Quoted passage:
BEGIN

The 3 foot hose laying on the bottom offers flexibility — I feared running PEX here could put strain on the system when connecting or disconnecting.  It has a quick connect on it (great idea, HappilyEverHanks!), and I added quick connects onto the Nautilus panel, the flow gauge, and I keep a spare for the garden hose at home.  This gives us maximum connection options without having to keep relocating the quick connects.

Next is the Measureman adjustable pressure gauge.  That also has a 3 foot hose leading to the right side of the filter canisters.  I reversed the housing so that the water flows in from the right and exits on the left so that I could have shorter and more direct runs of PEX.  Not only more direct, but also having it closer to the door where I can reach the valves better.

This closer view shows the water flow direction (blue arrow) and the 3-way valve (circled) just after the filters.  I have the clear plastic drain tubing attached in this photo, though normally I would only put it on after a filter canister change (they say to run it for a minute to clear out the loose carbon particles), or if I am allowing the system to drain whatever water is in it (prior to disconnecting, for example).

The 2-way valve above the 3-way was put in after I got a generous soaking when disconnecting.  I assumed once I had drained pressure via the plastic tubing that I could disconnect without incident.  Apparently I was quite wrong about that!  So that 2-way valve is simply to stop backflow.

This is behind the freakishly busy Nautilus panel.  I highlighted with yellow lines the PEX that I replaced, and you can see the 3-way valve there that allows me to switch between water sources — selecting either the filters or the original port on the front of the Nautilus panel.


Sewer Hose Supports

We are still using the Lippert Flow Down system from the last trailer.  It is certainly not perfect, but I like it much more than the Camco Sidewinder support we bought initially.  

It is definitely more trouble setting up, but is much better at adjusting to the proper height needed.  I still carry the Sidewinder with us too, in case we end up somewhere it is superior to the Lippert.

(stock image from Amazon)
Sewer Hose Weight

The pig!

Fill with water or sand to give it weight, then set it on the end of your sewer hose to ensure it stays put.

I always end up trying to find rocks and stuff to stack on it, this is much easier!   They also make “saddles” that do the same job – essentially just a pair of weighted bags that stretch across the end of the hose.   I think Brenda prefers that I had bought the little mini RV model instead of the pig, so perhaps it is best to consult your significant other before purchasing….  =)


Vacuum Breaker Valve

Not actually a modification per se, this was a “fix.”

END

Task item:
According to the RV setup text, which sewer hose support system are they still using from the last trailer?

Recorded information:
BEGIN

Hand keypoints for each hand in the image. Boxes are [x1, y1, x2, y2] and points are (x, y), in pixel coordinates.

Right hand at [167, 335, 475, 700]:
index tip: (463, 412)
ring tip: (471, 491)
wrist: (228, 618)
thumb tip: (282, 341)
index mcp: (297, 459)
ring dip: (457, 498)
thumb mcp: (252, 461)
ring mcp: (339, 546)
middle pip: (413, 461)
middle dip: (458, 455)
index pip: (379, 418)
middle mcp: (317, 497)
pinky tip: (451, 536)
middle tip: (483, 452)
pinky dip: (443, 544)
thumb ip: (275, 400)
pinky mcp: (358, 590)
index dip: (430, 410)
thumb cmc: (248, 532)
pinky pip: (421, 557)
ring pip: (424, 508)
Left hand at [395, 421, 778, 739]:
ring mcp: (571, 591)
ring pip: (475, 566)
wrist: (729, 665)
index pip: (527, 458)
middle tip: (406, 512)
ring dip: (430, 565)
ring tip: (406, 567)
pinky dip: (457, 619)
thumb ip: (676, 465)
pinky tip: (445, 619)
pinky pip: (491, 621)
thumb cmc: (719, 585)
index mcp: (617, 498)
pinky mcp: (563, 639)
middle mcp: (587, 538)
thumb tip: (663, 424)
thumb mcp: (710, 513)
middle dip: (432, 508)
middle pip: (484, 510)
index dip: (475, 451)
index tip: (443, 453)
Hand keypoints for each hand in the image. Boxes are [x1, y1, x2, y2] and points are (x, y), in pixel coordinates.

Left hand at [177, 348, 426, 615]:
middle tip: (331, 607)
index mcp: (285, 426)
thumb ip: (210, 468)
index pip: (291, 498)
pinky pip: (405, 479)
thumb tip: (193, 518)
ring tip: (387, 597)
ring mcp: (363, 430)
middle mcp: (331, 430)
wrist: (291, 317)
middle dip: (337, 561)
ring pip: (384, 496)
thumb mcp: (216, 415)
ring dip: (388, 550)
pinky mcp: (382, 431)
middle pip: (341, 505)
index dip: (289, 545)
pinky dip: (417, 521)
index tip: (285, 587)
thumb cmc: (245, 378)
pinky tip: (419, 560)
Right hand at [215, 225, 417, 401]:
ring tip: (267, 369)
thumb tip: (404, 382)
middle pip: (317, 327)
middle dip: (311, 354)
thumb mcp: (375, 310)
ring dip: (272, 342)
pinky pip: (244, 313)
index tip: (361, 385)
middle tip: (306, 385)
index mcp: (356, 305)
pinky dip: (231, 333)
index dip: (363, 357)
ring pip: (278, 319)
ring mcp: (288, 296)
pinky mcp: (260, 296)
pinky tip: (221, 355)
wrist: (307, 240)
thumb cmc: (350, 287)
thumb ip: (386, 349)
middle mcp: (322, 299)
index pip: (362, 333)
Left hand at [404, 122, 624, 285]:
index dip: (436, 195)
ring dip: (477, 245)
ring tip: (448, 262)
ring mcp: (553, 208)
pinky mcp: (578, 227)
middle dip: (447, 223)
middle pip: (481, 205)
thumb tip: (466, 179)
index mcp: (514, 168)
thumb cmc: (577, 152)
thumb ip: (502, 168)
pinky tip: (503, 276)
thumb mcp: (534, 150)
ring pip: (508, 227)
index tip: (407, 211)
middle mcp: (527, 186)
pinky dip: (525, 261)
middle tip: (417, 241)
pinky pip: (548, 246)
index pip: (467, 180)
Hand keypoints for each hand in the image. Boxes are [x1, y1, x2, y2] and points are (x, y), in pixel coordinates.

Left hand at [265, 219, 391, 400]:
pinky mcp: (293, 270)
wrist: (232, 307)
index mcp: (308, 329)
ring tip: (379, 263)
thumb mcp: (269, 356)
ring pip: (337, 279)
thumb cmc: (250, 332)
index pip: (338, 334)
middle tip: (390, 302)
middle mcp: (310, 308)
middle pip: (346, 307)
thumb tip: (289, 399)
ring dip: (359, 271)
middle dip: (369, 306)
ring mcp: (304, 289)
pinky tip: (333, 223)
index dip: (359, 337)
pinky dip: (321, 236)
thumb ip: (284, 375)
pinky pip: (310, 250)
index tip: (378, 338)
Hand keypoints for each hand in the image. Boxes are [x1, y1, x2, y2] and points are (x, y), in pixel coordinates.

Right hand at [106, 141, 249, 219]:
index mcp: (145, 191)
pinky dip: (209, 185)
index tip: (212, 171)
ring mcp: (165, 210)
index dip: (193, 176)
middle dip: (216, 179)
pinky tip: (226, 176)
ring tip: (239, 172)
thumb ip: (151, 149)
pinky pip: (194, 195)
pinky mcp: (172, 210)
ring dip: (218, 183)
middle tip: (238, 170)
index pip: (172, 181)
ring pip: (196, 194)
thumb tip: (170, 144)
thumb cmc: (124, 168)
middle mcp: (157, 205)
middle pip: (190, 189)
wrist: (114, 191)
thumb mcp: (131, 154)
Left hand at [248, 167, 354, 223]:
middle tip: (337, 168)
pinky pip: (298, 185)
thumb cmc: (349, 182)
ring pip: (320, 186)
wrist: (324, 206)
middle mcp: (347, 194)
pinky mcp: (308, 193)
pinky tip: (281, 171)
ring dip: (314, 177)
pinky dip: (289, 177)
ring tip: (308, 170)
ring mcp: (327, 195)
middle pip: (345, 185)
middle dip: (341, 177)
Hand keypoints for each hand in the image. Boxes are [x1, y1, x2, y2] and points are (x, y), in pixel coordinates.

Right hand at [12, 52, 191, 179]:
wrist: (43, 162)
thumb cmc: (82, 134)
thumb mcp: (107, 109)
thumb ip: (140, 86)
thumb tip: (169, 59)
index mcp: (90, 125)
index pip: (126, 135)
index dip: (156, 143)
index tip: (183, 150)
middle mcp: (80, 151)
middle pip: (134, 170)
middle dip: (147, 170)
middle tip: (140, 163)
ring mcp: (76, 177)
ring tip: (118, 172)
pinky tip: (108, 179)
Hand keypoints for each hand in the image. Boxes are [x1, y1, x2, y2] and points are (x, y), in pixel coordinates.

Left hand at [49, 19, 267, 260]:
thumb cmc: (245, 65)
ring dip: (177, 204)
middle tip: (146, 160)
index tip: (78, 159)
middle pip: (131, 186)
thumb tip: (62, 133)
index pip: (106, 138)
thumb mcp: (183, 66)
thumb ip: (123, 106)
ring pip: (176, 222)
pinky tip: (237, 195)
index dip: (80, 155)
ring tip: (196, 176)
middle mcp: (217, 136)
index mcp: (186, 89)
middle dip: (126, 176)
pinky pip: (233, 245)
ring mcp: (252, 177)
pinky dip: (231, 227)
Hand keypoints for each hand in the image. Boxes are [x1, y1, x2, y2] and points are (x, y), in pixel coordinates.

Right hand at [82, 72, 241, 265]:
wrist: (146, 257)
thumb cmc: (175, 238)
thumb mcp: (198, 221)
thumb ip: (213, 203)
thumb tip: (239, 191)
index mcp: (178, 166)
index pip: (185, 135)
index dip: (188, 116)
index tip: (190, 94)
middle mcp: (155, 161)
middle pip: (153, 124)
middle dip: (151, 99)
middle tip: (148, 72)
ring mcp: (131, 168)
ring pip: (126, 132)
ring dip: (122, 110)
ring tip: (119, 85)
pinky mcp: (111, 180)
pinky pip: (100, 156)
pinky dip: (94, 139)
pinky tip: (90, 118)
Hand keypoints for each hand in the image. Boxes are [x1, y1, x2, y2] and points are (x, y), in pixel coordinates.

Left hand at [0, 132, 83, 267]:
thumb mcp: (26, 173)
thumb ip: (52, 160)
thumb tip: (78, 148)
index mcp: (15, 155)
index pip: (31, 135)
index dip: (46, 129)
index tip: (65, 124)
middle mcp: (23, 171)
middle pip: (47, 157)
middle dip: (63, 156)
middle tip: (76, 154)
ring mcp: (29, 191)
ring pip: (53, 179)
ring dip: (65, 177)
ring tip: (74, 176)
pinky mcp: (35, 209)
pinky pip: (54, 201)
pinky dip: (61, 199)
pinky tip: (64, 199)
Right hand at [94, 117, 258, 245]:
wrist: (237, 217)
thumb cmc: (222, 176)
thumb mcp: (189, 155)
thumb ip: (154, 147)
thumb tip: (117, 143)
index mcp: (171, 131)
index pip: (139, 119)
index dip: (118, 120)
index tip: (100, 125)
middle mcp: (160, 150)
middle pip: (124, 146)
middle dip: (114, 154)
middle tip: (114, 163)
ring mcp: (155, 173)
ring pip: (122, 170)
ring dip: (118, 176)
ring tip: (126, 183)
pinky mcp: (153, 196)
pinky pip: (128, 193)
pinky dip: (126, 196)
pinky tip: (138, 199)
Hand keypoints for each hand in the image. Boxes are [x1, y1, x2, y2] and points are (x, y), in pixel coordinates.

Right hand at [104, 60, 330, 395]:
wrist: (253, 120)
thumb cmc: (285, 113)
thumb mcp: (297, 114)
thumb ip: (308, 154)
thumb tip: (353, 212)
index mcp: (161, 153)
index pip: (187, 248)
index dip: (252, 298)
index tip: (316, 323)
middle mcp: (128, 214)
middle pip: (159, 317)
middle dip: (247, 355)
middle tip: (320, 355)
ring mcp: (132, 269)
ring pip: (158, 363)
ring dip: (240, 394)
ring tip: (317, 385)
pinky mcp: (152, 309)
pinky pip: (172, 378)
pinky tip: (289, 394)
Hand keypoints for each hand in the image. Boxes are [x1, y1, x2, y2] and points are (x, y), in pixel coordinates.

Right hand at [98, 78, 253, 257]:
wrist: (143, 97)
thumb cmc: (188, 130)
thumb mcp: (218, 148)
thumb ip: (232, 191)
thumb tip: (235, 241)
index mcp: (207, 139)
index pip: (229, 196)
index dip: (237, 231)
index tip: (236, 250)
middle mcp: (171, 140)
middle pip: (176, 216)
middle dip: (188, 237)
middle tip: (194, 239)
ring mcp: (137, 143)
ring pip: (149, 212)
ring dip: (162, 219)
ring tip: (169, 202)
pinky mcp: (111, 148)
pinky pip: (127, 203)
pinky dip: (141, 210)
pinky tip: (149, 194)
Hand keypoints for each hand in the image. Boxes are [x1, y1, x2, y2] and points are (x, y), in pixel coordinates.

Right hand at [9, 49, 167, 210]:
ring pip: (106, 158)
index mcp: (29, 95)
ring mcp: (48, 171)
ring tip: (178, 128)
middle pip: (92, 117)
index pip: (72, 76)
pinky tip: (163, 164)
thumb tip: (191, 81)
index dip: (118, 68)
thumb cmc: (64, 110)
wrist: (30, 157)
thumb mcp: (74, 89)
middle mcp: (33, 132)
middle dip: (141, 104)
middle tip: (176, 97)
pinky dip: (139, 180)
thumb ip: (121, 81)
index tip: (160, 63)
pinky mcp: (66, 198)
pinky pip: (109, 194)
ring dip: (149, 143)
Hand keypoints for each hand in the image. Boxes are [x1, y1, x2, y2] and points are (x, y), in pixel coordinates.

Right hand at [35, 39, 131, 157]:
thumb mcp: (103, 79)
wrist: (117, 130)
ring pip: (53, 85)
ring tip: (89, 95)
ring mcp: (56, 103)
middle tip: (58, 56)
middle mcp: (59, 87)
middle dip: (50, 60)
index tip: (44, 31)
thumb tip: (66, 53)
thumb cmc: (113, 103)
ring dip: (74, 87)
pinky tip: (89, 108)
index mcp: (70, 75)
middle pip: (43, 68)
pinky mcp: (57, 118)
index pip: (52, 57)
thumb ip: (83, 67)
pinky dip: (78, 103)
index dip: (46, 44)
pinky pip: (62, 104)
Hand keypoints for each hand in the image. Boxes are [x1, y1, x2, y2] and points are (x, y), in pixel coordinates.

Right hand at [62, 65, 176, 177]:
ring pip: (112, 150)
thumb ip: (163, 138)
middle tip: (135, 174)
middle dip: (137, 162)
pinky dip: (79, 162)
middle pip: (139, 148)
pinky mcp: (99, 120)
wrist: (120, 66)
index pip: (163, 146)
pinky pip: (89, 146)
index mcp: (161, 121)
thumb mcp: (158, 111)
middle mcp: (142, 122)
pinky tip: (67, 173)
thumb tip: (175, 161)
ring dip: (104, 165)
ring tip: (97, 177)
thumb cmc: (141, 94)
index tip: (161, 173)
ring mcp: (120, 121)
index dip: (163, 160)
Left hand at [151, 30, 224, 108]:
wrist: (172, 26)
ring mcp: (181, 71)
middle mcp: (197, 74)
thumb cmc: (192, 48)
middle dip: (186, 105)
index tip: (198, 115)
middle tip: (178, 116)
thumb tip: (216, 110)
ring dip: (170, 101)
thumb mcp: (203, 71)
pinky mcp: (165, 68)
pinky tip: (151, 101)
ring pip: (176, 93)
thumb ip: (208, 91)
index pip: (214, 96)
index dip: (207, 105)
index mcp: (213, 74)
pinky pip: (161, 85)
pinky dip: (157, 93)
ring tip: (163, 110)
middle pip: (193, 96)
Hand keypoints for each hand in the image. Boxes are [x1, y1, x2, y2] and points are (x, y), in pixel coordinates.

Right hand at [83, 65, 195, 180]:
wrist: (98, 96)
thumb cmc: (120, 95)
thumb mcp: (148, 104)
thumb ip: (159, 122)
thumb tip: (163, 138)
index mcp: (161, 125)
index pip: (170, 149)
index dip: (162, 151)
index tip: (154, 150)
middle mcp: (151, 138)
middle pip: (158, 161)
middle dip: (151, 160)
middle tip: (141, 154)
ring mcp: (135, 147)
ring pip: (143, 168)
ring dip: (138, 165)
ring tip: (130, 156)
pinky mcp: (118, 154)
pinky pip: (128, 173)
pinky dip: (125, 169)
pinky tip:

END

Task response:
The Lippert Flow Down system.